Галя, 3 года. Девочка активно избегает контакта. Взрослых старается вообще не замечать. На любые связанные с ней действия со стороны взрослого реагирует криком и плачем. Когда же взрослые перестают обращать на Галю внимание, сидит без движения, успокаивается. Девочка ходит по комнате от игрушки к игрушке. Ее очень привлекают качели, но, хотя залезть на них она самостоятельно не может, к взрослому за помощью не обращается. Педагог, сидя на диване, начинает тихо комментировать Галины действия: «Высоко-высоко подброшу мяч…»; «Шар полетел…»; «А сейчас качели покачаю…»; «Зайка, садись на качели, покачаю тебя!» и т. д. Затем пытается предвосхитить события, чтобы понять, слушает ли ее ребенок: «Тележку покачу к тете». Галя толкает тележку по направлению к педагогу, а педагог катит тележку обратно: «На, Галя, тележку» (тележка возвращается к Гале). Девочка снова отталкивает ее. Устанавливается первое взаимодействие. К концу занятия Галя берет педагога за руку и подводит к качелям. Это – просьба о помощи.

Если у ребенка достаточно высокий уровень психической активности, ему бывает трудно задержаться в одном месте, он убегает во все двери, дергая в том числе ручки закрытых дверей. В таком случае родителю и неопытному педагогу часто кажется, что ребенок сам хочет выйти из ситуации и поэтому убегает. Но мы предполагаем, что это не его желание, а влияние среды.

В этой ситуации возможно установление контакта через «управляемый конфликт» в рамках развивающей, а не комфортной среды. Педагог ограничивает ребенка, вынуждая его к взаимодействию. При этом ребенок может испытывать достаточно сильные эмоции.

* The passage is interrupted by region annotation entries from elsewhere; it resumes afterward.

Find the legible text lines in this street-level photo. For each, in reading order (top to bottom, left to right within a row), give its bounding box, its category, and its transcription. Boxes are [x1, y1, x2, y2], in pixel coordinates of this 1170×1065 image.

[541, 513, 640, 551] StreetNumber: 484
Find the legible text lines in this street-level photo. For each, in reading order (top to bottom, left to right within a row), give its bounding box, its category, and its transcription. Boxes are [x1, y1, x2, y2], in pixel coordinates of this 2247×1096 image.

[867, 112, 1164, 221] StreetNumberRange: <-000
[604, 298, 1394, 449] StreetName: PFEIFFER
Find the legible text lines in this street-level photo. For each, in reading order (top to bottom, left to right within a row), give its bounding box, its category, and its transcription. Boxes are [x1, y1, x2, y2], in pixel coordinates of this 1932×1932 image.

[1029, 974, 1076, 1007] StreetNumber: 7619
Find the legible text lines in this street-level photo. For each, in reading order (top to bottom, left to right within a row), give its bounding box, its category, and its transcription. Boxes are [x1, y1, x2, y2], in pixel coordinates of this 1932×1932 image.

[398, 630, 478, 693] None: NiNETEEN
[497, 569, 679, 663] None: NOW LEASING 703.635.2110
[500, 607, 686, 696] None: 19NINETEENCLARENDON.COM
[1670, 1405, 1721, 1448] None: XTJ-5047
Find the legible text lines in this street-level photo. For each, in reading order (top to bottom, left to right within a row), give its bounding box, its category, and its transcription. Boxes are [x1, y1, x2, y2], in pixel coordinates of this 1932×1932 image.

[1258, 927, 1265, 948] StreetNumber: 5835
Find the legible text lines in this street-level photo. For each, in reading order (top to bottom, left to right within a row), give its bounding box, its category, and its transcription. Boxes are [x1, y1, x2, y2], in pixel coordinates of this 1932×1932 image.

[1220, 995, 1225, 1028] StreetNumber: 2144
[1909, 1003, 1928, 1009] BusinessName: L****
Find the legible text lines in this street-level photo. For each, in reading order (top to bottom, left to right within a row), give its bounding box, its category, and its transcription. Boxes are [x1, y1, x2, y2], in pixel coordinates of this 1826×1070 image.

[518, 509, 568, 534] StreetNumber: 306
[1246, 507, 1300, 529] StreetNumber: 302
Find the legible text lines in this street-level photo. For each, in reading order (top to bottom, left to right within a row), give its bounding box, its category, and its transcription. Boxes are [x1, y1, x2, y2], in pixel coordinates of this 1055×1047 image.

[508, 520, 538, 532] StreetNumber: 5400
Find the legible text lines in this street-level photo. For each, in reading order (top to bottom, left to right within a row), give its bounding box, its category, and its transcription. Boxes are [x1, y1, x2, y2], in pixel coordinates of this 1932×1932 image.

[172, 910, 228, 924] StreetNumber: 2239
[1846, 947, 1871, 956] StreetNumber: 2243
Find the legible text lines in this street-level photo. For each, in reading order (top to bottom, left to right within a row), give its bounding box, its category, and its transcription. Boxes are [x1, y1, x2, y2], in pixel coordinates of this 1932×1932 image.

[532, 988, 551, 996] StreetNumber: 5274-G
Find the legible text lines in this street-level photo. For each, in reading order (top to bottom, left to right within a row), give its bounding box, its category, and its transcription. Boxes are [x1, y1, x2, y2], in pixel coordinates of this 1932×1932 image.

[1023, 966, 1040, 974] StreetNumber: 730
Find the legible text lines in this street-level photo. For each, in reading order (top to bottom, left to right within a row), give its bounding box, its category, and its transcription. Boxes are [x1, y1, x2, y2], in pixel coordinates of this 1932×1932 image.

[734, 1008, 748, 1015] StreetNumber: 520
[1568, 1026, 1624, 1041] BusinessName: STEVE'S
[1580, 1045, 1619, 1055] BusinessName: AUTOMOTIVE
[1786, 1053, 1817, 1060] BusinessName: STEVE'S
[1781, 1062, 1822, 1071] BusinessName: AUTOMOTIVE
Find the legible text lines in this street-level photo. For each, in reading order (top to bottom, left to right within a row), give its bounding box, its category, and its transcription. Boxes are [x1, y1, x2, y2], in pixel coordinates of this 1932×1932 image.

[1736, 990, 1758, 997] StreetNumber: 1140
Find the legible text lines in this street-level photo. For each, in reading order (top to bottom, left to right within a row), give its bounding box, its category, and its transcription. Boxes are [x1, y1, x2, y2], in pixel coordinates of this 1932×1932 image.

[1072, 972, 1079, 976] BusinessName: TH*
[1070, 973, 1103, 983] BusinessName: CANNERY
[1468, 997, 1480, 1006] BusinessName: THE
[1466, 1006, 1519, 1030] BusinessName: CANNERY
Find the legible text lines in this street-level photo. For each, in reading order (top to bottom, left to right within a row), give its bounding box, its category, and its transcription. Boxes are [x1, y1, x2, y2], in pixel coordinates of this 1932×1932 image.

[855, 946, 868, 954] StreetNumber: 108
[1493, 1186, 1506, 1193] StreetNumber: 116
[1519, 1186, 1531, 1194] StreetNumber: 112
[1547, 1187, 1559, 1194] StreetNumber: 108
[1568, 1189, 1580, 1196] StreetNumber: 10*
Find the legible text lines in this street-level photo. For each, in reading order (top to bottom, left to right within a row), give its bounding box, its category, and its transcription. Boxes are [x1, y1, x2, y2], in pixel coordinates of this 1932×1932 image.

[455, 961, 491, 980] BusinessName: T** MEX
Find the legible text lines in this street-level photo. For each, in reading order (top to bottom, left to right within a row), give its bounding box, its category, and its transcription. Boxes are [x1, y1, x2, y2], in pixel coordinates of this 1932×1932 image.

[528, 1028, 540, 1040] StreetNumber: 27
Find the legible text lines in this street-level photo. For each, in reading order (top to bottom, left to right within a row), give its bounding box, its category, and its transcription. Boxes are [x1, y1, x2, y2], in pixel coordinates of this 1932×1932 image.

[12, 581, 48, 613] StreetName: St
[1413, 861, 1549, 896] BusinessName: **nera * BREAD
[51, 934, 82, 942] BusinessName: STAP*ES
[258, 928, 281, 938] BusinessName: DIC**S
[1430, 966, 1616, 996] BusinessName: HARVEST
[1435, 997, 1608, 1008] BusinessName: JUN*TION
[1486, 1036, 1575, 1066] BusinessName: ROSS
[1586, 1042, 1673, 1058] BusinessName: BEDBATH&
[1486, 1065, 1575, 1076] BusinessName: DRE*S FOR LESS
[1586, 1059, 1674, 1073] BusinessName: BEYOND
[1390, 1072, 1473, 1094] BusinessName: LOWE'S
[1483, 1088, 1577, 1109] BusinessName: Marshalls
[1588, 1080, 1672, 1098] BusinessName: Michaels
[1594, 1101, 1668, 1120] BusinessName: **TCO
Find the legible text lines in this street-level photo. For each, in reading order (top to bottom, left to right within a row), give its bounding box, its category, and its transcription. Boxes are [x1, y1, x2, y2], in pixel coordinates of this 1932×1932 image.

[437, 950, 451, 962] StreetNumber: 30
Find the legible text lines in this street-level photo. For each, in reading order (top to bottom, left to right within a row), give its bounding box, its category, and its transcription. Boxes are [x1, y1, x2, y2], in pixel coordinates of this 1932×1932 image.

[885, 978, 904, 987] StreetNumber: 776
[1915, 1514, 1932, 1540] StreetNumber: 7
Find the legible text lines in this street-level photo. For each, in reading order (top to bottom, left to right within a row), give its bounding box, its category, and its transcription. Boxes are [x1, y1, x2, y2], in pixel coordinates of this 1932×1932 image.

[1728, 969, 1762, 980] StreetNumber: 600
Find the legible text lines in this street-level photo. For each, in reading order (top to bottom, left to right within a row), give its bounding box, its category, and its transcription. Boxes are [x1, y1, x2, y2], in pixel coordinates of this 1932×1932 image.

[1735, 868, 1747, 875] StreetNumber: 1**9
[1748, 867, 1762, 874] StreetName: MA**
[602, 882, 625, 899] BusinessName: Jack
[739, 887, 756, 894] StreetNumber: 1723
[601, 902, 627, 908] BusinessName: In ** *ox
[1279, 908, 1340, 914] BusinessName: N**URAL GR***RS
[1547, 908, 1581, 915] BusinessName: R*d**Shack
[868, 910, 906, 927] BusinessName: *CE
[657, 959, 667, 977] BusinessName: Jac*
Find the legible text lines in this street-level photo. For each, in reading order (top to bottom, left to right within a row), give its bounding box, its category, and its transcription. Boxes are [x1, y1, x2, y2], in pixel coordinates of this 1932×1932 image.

Педагог же не должен сердиться или огорчаться: он не участвует в конфликте эмоционально, полностью держит ситуацию под рациональным контролем. Эмоции педагога направлены не на ребенка, а на что-то приятное, что может удержать ребенка в этой комнате (например, вода, пузыри, музыкальные инструменты).

Дима, 2 года 6 месяцев. Мама ничего не запрещала Диме, они понимали друг друга без слов. Мама возмущалась другими родителями на детской площадке, которые «сюсюкали» с детьми или что-нибудь запрещали им. Стало понятно, что с Димой проблемы, когда с ним на прогулку пошла бабушка. Он зашел по грудь в оттаявший весной пруд, бабушка кричала, но ребенок не реагировал на ее крики.

Тогда же стали обращать внимание, что ребенок не откликается на имя. К двум годам пришли на консультацию. Мальчик демонстрировал «полевое» поведение: «затягивался» в любую открытую дверь. Со многими игрушками играл, как полагается: катал машинку, пинал мячик, качался на качелях. Но, бегая, мог остановиться и резко заплакать, заныть. Мы предполагали, что ребенок соскучился по маме, брали его на руки и несли к ней. Мама уже знала, что это ноет ее Дима, и у нее наготове была бутылочка. Мама очень переживала, когда Дима убегал от нее, а она не могла последовать за ним (за Димой шел педагог, а маму просили подождать, чтобы понять, сможет ли мальчик к ней вернуться).

Ребенок не пользовался речью, играл молча. Мама говорила, что дома тоже нет ни речи, ни лепета, ни вокализаций. Мама хорошо понимала все биологические потребности ребенка, но не пыталась вступить с ним в эмоциональный контакт.

Наша работа в таком случае начинается не с комфортной среды (для этого потребовалось бы очень долго бегать за ребенком по всему Центру), а с физического ограничения пространства. В данном случае мы посадили Диму на стол, с которого он не мог сползти. Появилась возможность войти в его поле: пощекотать Диму, спросить его, хочет ли он слезть со стола, помочь ему, поймать взгляд.